Steps for a Confluence upgrade:
- Pick a time frame and communicate it.
- Disabling load balancing for both nodes.
- Enable a maintenance page.
- Shutdown of Confluence on both nodes.
- Shutdown the MySQL Slave, then the MySQL Master (please make sure that both Master/Slave are in sync and all data is written and that there are not open connections).
- Create a LVM snapshot of the Confluence home and install directory on both nodes.
- Create a LVM snapshot of the MySQL database on the master.
- Start MySQL Master.
- Deploying the new Confluence Standalone on both nodes.
- Reapply customizations of the Confluence installation on the first node (this can be automated with a VCS, e.g. git).
- Start Confluence on one node.
Now the first node should be running on the new version.

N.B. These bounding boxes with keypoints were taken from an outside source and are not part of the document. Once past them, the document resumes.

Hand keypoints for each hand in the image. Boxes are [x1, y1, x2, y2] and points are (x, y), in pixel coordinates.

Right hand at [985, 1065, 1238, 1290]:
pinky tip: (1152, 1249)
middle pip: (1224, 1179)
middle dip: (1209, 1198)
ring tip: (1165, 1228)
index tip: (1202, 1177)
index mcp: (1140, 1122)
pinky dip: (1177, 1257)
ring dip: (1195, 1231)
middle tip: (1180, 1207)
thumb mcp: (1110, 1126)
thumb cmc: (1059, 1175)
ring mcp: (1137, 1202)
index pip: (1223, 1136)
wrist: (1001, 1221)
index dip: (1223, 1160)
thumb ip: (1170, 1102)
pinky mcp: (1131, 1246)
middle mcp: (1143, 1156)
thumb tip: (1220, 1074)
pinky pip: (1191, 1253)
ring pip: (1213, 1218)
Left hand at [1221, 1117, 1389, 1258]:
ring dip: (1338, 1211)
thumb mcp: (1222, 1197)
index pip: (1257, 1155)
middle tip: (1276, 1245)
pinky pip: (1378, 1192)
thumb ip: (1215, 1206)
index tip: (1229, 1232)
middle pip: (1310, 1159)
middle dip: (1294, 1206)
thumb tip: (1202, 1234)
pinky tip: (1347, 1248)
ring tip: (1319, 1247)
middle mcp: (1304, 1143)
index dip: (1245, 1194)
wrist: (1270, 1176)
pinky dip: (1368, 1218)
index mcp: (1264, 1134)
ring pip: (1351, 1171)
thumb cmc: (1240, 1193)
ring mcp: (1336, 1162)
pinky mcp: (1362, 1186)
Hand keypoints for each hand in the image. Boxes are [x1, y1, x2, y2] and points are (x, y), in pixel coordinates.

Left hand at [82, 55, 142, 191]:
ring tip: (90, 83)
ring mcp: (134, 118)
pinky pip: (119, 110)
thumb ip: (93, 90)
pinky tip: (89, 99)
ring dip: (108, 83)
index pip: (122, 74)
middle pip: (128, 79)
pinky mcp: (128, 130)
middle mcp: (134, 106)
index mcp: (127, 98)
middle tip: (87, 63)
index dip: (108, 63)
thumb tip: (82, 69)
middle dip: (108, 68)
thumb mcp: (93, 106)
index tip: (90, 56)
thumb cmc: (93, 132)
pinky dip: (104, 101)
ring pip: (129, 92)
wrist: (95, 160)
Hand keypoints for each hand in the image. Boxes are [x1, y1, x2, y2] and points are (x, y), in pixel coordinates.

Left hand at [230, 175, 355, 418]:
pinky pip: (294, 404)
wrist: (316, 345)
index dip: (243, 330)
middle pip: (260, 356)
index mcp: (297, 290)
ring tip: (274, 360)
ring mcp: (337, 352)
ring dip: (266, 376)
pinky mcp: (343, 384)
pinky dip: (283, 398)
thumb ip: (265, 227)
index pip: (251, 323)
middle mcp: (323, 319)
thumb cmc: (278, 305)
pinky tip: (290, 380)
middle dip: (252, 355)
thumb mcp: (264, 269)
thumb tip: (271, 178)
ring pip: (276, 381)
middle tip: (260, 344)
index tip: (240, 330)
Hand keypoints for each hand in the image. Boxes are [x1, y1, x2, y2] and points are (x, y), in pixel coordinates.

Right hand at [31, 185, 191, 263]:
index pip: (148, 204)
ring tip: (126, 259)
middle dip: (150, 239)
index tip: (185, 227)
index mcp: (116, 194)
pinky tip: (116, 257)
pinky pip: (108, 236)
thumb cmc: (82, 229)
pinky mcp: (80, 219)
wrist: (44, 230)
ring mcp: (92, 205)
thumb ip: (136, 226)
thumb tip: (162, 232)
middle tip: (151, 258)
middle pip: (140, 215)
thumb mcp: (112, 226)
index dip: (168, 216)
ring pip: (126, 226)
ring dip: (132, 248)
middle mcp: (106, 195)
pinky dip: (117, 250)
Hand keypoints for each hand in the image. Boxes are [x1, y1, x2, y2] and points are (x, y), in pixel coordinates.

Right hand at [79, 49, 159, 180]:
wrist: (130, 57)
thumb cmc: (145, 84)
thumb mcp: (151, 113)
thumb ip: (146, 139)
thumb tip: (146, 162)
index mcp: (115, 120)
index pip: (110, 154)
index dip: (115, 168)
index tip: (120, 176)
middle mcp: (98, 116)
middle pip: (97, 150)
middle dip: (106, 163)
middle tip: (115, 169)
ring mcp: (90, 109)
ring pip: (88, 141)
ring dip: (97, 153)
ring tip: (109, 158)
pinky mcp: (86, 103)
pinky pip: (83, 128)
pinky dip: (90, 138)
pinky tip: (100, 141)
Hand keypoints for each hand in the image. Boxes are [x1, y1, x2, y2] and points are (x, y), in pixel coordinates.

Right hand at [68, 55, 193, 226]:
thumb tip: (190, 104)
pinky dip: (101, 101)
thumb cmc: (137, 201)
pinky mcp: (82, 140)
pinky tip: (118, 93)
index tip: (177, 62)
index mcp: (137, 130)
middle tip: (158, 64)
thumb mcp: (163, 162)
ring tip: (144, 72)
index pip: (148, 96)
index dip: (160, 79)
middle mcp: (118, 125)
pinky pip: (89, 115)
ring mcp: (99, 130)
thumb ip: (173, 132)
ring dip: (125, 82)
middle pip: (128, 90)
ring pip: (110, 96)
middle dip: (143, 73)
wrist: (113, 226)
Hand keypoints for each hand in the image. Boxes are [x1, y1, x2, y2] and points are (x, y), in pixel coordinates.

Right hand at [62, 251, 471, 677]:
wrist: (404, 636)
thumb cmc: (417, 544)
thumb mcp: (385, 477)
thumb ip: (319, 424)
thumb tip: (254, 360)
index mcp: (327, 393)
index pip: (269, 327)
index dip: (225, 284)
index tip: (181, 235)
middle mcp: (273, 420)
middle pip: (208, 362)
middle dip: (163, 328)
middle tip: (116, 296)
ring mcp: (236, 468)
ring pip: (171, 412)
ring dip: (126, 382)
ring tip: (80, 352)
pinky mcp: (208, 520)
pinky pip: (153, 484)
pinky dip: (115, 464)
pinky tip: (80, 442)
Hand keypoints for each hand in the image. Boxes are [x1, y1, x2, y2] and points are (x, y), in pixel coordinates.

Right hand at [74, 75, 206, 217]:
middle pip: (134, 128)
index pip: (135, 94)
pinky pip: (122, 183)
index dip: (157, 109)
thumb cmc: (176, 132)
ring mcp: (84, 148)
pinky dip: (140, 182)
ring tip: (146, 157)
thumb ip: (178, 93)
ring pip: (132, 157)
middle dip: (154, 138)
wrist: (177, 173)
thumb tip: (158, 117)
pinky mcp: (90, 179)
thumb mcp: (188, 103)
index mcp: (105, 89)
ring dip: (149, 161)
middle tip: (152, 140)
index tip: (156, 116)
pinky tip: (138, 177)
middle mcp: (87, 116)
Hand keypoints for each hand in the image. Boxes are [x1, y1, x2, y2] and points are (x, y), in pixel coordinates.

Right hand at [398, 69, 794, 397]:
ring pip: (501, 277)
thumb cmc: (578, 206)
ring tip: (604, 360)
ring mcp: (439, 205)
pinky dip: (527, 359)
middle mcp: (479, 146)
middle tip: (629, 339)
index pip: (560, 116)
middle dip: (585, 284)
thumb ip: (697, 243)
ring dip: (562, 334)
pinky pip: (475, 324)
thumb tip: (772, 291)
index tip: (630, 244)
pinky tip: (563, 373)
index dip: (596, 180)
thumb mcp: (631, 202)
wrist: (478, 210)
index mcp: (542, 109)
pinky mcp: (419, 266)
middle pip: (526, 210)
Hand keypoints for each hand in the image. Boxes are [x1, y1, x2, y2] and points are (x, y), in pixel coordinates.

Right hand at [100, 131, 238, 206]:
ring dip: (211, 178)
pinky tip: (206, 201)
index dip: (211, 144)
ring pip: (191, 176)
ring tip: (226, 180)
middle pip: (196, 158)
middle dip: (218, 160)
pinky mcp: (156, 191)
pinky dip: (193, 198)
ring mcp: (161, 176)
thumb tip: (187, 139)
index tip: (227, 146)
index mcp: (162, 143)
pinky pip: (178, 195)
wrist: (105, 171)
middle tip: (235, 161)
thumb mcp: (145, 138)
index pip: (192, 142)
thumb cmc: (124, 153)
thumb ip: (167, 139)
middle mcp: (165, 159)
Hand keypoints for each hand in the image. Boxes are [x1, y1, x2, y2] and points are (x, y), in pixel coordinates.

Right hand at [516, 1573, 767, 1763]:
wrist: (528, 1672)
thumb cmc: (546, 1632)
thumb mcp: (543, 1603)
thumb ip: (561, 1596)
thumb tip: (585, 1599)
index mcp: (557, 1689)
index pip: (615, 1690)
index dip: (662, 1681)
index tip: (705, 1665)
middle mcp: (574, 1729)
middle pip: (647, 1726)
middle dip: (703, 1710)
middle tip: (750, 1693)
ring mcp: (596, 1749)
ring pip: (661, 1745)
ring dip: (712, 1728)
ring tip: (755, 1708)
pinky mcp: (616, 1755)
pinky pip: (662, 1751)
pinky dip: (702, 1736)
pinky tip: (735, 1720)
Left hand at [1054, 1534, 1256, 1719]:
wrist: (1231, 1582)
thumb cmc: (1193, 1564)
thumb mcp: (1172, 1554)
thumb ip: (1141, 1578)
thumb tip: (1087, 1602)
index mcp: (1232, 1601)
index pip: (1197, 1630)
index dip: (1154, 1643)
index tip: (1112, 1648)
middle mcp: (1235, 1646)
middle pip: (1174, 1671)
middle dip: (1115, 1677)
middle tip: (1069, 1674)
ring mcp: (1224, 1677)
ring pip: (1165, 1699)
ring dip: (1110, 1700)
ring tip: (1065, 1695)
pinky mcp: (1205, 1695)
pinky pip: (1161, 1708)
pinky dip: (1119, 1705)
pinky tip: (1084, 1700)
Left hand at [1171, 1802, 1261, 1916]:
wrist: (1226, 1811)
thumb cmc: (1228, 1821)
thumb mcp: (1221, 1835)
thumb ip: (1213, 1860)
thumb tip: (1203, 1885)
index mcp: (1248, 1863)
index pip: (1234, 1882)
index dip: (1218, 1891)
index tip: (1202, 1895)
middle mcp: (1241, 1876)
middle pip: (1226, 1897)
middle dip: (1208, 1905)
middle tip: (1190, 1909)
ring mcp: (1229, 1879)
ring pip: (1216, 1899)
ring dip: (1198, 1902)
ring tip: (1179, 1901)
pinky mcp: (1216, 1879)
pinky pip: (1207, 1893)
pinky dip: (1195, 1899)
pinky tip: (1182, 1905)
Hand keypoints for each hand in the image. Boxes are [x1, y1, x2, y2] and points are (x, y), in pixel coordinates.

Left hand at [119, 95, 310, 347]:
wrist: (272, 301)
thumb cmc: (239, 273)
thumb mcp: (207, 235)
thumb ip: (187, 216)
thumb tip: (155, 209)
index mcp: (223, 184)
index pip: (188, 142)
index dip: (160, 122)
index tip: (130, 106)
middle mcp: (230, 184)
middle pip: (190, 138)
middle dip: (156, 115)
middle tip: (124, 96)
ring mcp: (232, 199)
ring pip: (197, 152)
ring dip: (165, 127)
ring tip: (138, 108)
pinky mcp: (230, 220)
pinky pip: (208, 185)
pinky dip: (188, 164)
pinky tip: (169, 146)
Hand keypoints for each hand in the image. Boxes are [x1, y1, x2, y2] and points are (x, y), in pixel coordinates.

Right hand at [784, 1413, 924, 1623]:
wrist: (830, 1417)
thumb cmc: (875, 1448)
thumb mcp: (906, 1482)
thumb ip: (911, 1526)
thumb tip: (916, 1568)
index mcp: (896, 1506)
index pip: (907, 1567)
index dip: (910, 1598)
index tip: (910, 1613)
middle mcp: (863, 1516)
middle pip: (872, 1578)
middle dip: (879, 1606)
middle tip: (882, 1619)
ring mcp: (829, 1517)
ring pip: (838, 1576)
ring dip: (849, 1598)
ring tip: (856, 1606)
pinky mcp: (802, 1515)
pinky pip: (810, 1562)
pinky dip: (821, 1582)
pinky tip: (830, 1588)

If everything works fine, the following steps can be applied:
- Reapply customizations of the Confluence installation on the second node (this can be automated with a VCS, e.g. git).
- Start Confluence on the second node.
- Start MySQL Slave.
- Disable maintainance page.
- Reenable the Load Balancer.
- Upgrade installed plugins.
- Delete the created snapshots.
- Communicate that everything went smooth
Working with snapshots allows fast recovery if anything goes wrong during the upgrade. Recover steps:
- Shutdown failed Confluence node.
- Shutdown MySQL master.
- Revert to Confluence install and home directory snapshots created (in LVM terms, this is 'merging').
- Revert to the MySQL snapshot created.
- Start MySQL.
- Start the failed node.
- Analyze and resolve the issue outside of production
We recommend to our customers to always make one change at a time and observe (for a longer period, say 2-3 days) what happens. We do not recommend to make multiple changes at the same time (like a system AND Confluence upgrade). We also recommend to track every change and suggest to establish an upgrade checklist.
As to the question when to upgrade and to which version (this is a common question from our customers): We generally suggest to NOT upgrade immediately to first available version on a major version change (e.g. from 3.4.x to 3.5.0). Instead, we suggest to wait for the first or second bug fix release of that major release (e.g. 3.5.2 instead of 3.5.0) and watch the knowledge base and bug tracker for open and resolved issues.